_Records for this task_
▬▬▬▬▬▬
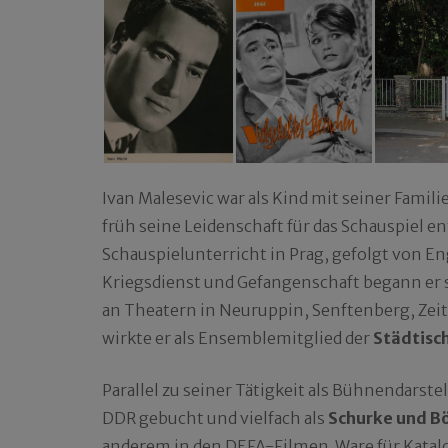
Ivan Malesevic war als Kind mit seiner Fami
früh seine Leidenschaft für das Schauspiel e
Schauspielunterricht in Prag, gefolgt von
Kriegsdienst und Gefangenschaft begann er 
an Theatern in Neuruppin, Senftenberg, Zei
wirkte er als Ensemblemitglied der
Städtisc
Parallel zu seiner Tätigkeit als Bühnendarste
DDR gebucht und vielfach als
Schurke und B
anderem in den DEFA-Filmen ‚Ware für Katalo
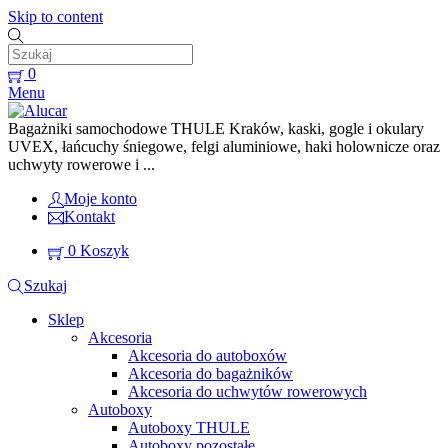
Skip to content
0
Menu
Bagażniki samochodowe THULE Kraków, kaski, gogle i okulary
UVEX, łańcuchy śniegowe, felgi aluminiowe, haki holownicze oraz
uchwyty rowerowe i ...
Moje konto
Kontakt
0
Koszyk
Szukaj
Sklep
Akcesoria
Akcesoria do autoboxów
Akcesoria do bagażników
Akcesoria do uchwytów rowerowych
Autoboxy
Autoboxy THULE
Autoboxy pozostałe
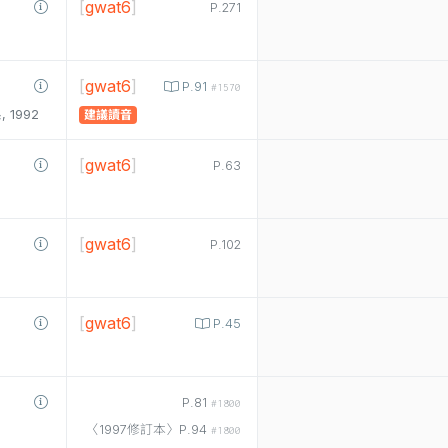
[
gwat6
]
P.271
[
gwat6
]
P.91
#1570
1992
建議讀音
[
gwat6
]
P.63
[
gwat6
]
P.102
[
gwat6
]
P.45
P.81
#1800
〈1997修訂本〉P.94
#1800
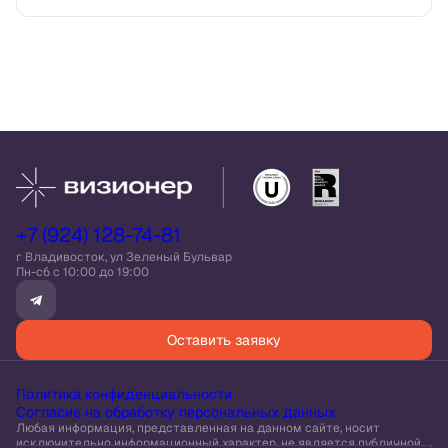
+7 (924) 128-74-81
г Владивосток, ул Зеленый Бульвар
Пн-сб c 10:00 до 19:00
Оставить заявку
Политика конфиденциальности
Согласие на обработку персональных данных
Любая информация, представленная на данном сайте, носит
исключительно информационный характер, не является публичной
▬▬▬▬▬▬
_What is expected_
Extract every line of the listing that contains the string "THULE", copying each such line in full.

_Result for this task_
Bagażniki samochodowe THULE Kraków, kaski, gogle i okulary
Autoboxy THULE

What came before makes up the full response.